Tyranny of numbers and why we need to worry about a bullet in the chamber

Were the violent scenes in Parliament last week a law-and-order matter of enforcing discipline or a tremor from an active volcano containing the groundswell of disquiet over the country’s political direction?

Seen primarily through the rules and procedures of Parliament, it is a case of the former: A bit of argy-bargy which escalated into handbags and worse, but really over bureaucratic choices of which motion ought to have been heard first, whether the Speaker was fair and even-handed in dealing with dissenting views, and how to remove disruptive members.
This is a simple explanation, understood by even those who are unable to walk and chew gum at the same time.

But it does not tell the whole story or explain why ‘honourable’ Members of Parliament, not only in Uganda, can act so dishonourably.
Scholars at the Hertie School of Governance and the University of Kentucky researched legislative violence in several countries, including the United States, South Korea, Taiwan, and Ukraine, among others.
They found that parliamentary brawls, far from being spontaneous and unpredictable, have method to the madness: They are more likely to occur where there is a “credible commitment problem”; in other words, where conflicting sides are unable to convince the other side to believe that they will stick to an agreement reached through peaceful bargaining.

They found that if the bargaining was over future power or involved an external factor, the risk of violence was higher because both sides were inclined to believe that they would gain more from fighting than from negotiating.
There are many parallels, but three stand out.
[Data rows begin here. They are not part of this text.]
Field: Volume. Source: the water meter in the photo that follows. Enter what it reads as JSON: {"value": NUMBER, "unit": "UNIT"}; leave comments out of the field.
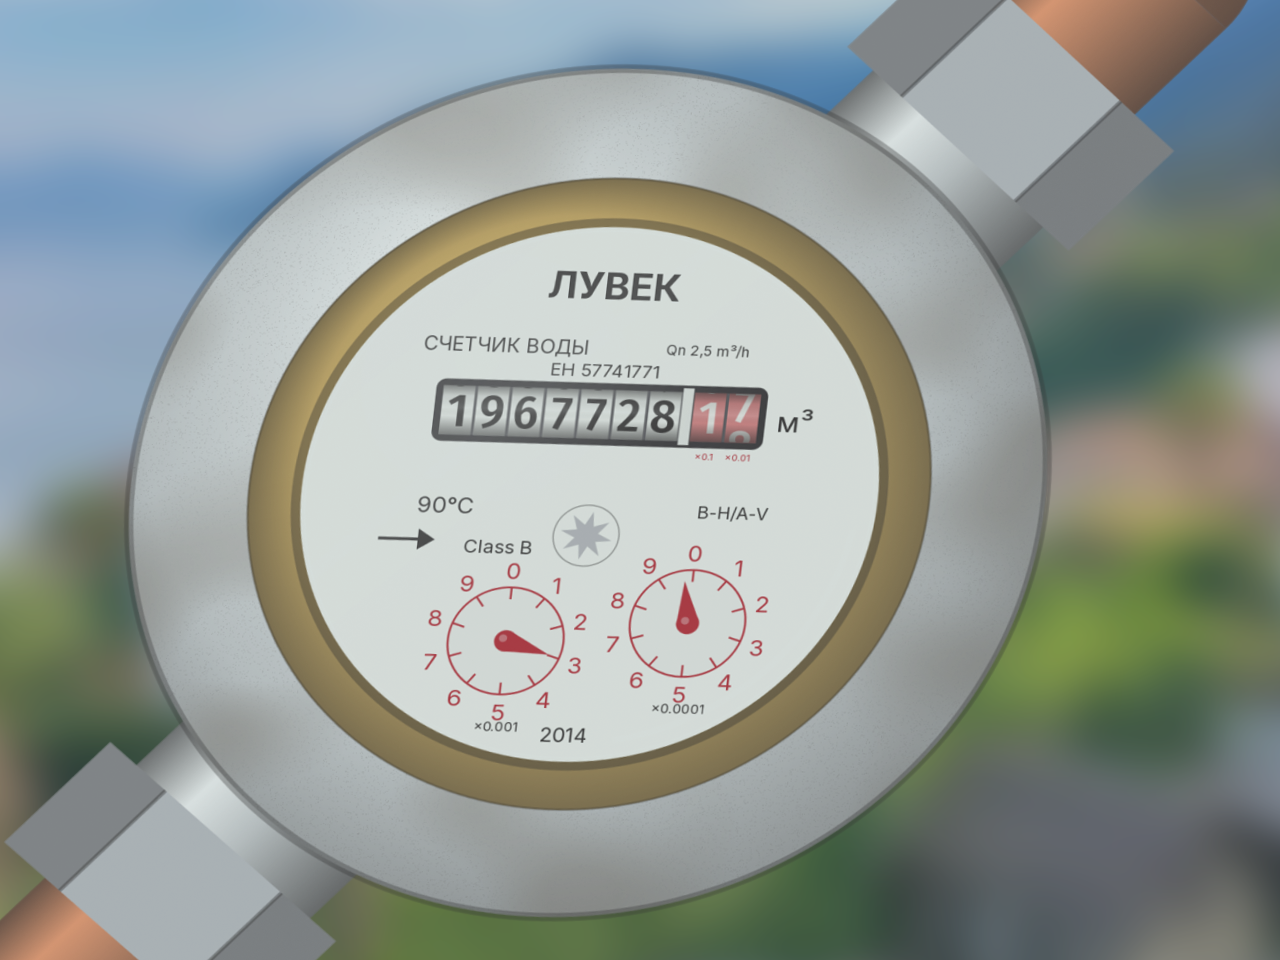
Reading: {"value": 1967728.1729, "unit": "m³"}
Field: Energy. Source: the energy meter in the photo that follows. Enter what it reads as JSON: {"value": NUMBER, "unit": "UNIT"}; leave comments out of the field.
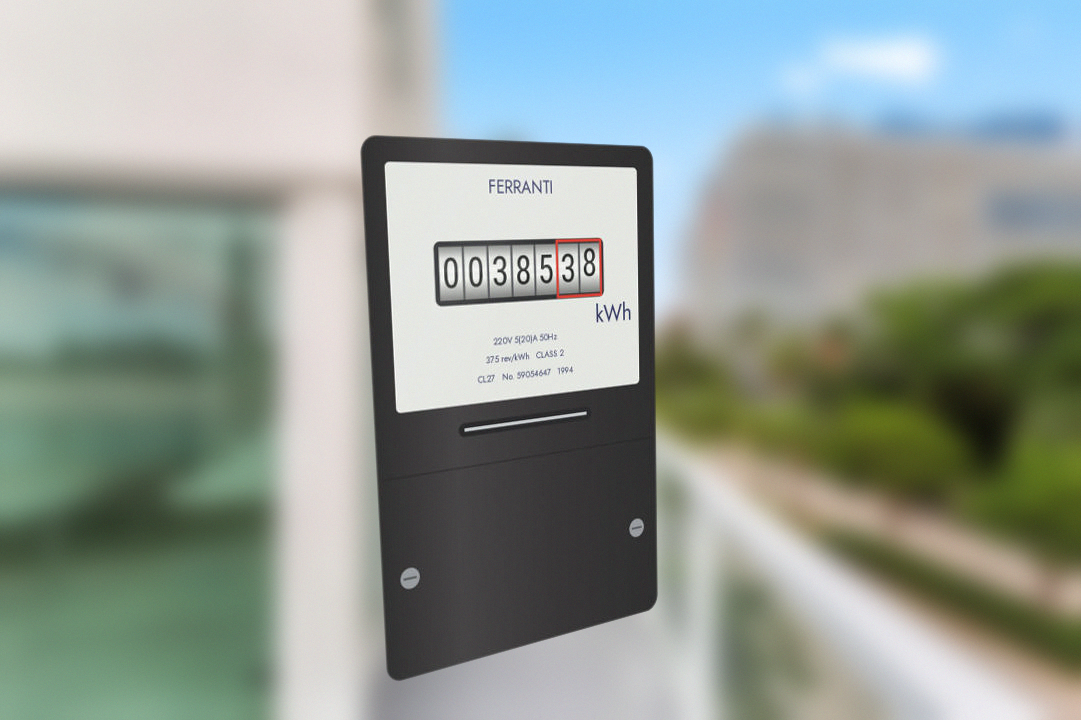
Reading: {"value": 385.38, "unit": "kWh"}
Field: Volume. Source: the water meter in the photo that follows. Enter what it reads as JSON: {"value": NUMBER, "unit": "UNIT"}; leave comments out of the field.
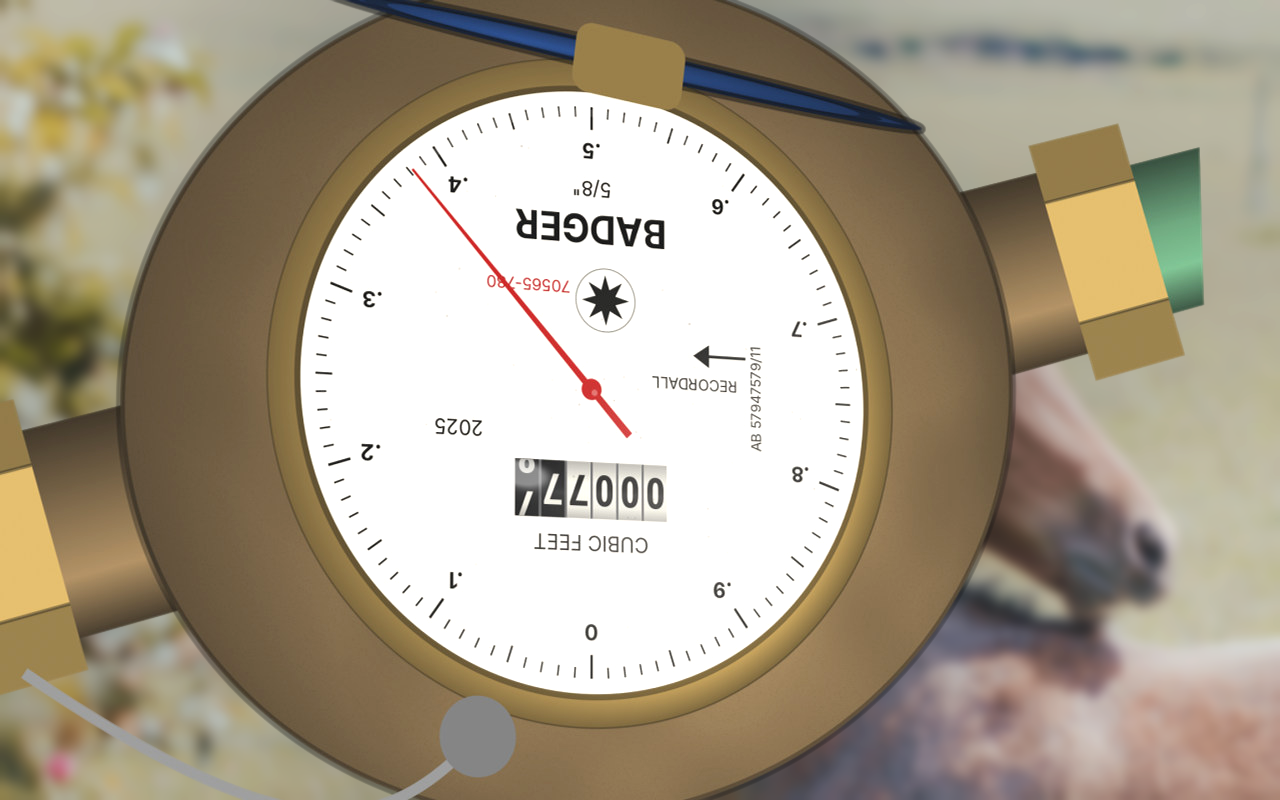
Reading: {"value": 777.38, "unit": "ft³"}
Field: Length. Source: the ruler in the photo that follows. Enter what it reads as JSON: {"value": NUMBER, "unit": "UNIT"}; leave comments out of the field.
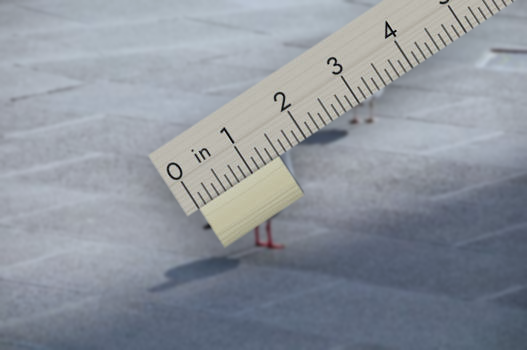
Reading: {"value": 1.5, "unit": "in"}
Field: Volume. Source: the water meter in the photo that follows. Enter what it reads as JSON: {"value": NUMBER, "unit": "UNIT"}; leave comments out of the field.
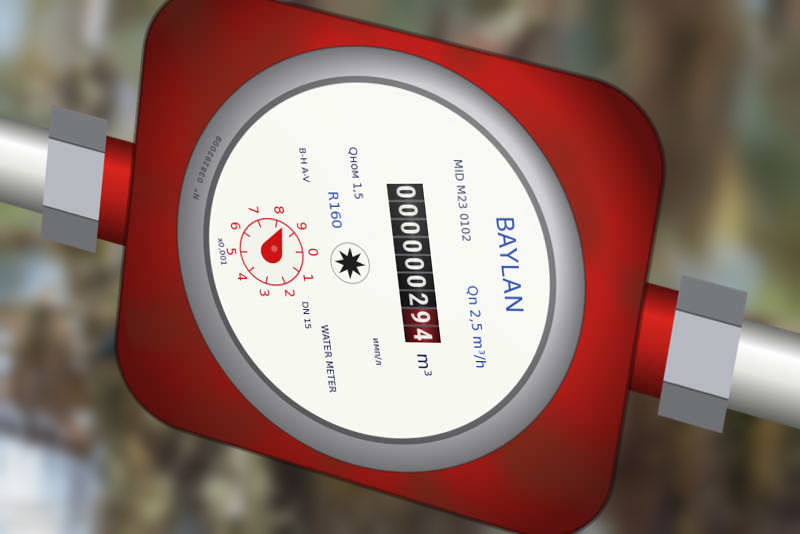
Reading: {"value": 2.948, "unit": "m³"}
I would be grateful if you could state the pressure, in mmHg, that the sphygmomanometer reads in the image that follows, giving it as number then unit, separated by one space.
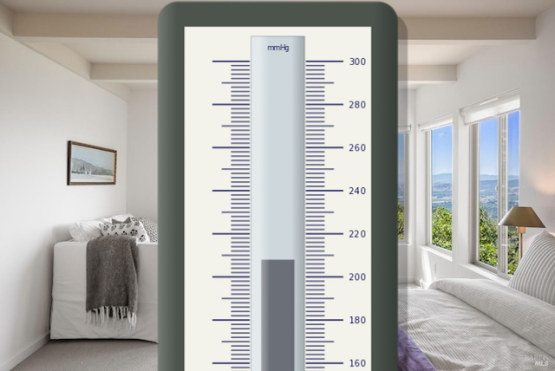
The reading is 208 mmHg
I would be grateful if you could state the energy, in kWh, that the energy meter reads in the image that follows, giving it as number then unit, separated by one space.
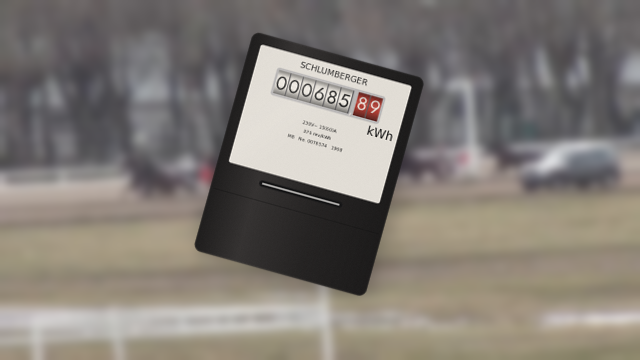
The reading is 685.89 kWh
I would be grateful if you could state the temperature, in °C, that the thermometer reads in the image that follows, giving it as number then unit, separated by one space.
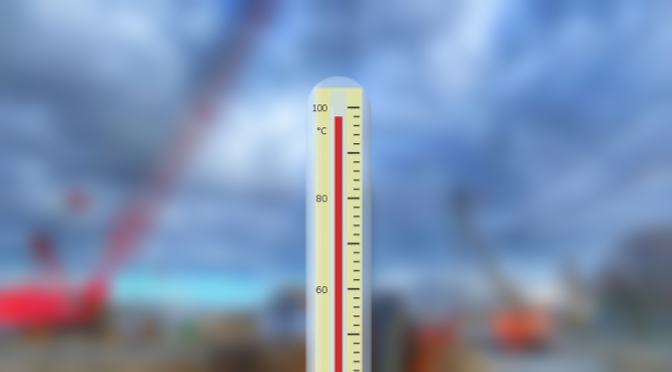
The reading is 98 °C
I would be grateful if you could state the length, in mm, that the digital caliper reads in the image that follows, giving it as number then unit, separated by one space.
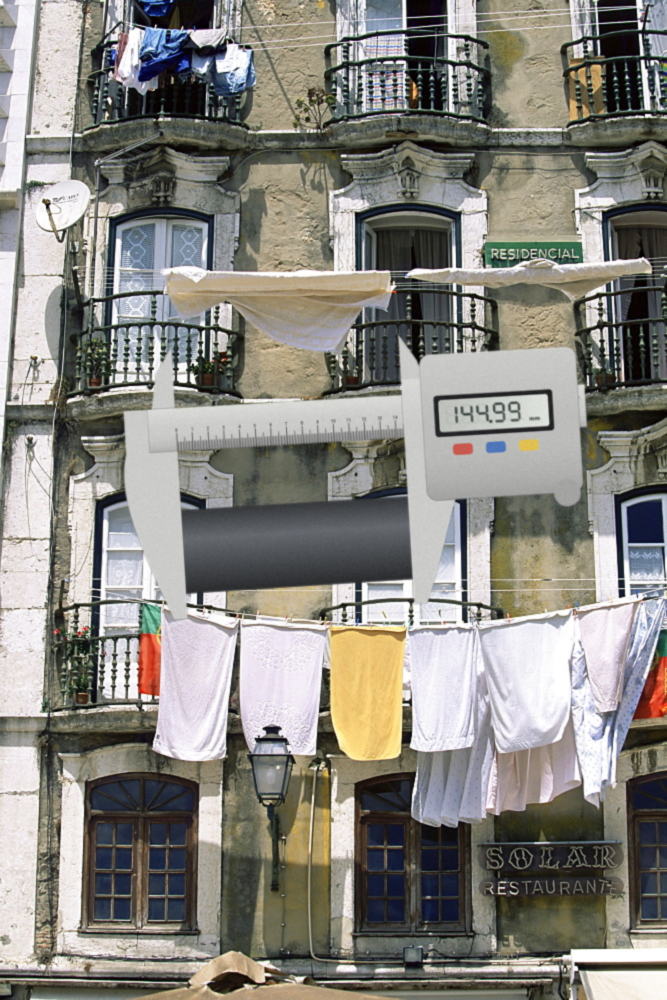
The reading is 144.99 mm
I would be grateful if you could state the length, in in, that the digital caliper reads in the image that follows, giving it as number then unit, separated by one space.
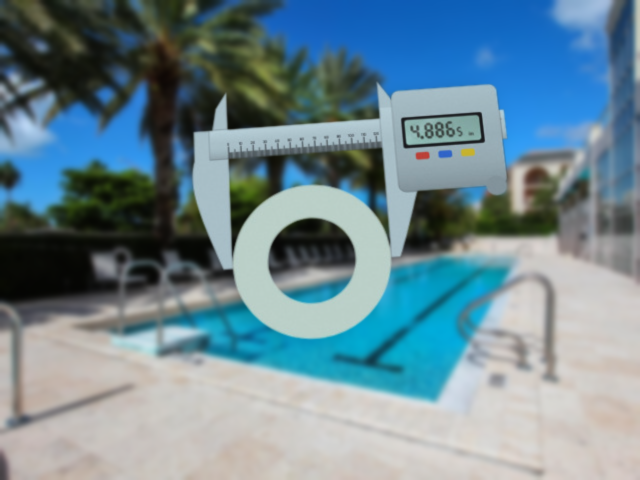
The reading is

First, the decision by the House leadership to go back on its word and entertain private members’ Bills instead of waiting for an omnibus constitutional amendment Bill from the Executive, created a commitment problem.
Secondly, the NRM front and back benchers, comfortable in their numerical supremacy, showed no indication of compromise, say in promising to support other private members’ Bills, including those from the Opposition, in order to avoid a filibustering or break the deadlock. Why compromise when you can win alone?
Third, this left the numerically weak Opposition with a higher incentive to disrupt proceedings than debate alternatives.

This isn’t dissimilar to football fans who force the abandonment of a game they see no hope of winning, and where they believe they have suffered some injustice. If we can’t win or you can’t win fairly, then we should all lose!
Yet the fight in Parliament is just one small battle in a prolonged and widespread war over constitutionalism and the rule of law in Uganda. It began before the ink on the 1995 Constitution had dried, with legal challenges to the one-party ‘Movement System’, and then spilled into the constitutional amendments of 2005. Over the last decade, the key fights have been over institutional independence and integrity, and the separation of powers.
The Judiciary was the first to capitulate to the Executive’s overreach with the 2005 Black Mamba commando raid and the subsequent hiring of cadre judges some of whom notoriously dispensed legally dubious, but politically convenient judgments.

Political opponents and dissenters followed in short order on a short leash at the end of which stood the expansive Public Order Management Act. Subsequent legal and administrative diktats brought the media and civil society organisations to heel.

Meanwhile, the perks of patronage and gains from gerrymandering continued to buoy the NRM’s fortunes: Between 2006, when the first multiparty House was elected, and 2016, it grew its share of parliamentary seats from 64 to 69 per cent while the combined Opposition parties declined by a similar margin to 13 per cent.

With a super majority in Parliament, friends in the Judiciary and in full control of the coercive (and rewarding) tools of the State, there is a danger of Uganda’s democratic aspirations collapsing under the weight of majoritarianism and NRM’s tyranny of numbers. This is especially so where alternative views and voices, the pressure valves that allow minorities in democracies to breathe, are silenced or contemptuously dismissed out of hand – such as with references to access to military support; “the magye”.

Opposition MPs were wrong to destroy parliamentary property. Yet, in the absence of other spaces in which they can freely mobilise support for alternative views or seek justice, did their actions desecrate Parliament or signpost it as the venue for the last stand for democracy.
Only time will tell, but history is illustrative: In Ukraine and the US, legislative violence was soon followed by civil war.

We are far from such extremes, but when the matter comes up to the vote, it will pit the Man in the Street against the Man in the Suit. Hopefully we will not have a gun in Parliament – or a bullet in the chamber.